— Exercise description —
Would you copy only the lines below, beginning with the one that contains "- **[Резюме google" and running through the last entry line?
Start of Record extracts
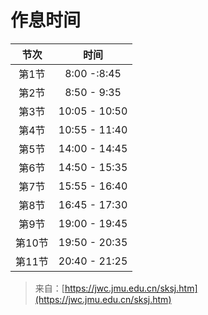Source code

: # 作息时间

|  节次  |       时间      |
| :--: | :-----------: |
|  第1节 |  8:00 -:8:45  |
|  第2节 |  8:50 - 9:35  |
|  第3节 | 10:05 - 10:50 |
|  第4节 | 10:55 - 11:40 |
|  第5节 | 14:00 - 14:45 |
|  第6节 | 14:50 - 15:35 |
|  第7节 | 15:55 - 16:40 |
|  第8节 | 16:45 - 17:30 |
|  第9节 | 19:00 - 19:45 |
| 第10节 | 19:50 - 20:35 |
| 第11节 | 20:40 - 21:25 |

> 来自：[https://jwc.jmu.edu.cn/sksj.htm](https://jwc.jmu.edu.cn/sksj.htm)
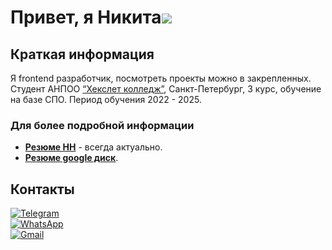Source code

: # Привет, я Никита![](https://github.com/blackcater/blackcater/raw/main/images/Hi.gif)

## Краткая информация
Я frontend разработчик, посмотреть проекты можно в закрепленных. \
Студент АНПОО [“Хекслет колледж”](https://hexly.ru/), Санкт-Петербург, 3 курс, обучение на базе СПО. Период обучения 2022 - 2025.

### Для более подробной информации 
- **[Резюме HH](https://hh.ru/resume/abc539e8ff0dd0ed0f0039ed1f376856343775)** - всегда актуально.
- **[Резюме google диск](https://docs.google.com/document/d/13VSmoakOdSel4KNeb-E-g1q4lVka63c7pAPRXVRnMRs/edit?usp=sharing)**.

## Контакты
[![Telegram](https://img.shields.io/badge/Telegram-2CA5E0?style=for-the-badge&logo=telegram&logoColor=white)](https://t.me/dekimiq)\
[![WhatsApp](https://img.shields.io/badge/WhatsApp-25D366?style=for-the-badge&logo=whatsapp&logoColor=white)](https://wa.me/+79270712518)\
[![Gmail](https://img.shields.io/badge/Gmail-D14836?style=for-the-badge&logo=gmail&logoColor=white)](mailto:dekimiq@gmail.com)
End of Record extracts
— Exercise output —
- **[Резюме google диск](https://docs.google.com/document/d/13VSmoakOdSel4KNeb-E-g1q4lVka63c7pAPRXVRnMRs/edit?usp=sharing)**.

## Контакты
[![Telegram](https://img.shields.io/badge/Telegram-2CA5E0?style=for-the-badge&logo=telegram&logoColor=white)](https://t.me/dekimiq)\
[![WhatsApp](https://img.shields.io/badge/WhatsApp-25D366?style=for-the-badge&logo=whatsapp&logoColor=white)](https://wa.me/+79270712518)\
[![Gmail](https://img.shields.io/badge/Gmail-D14836?style=for-the-badge&logo=gmail&logoColor=white)](mailto:dekimiq@gmail.com)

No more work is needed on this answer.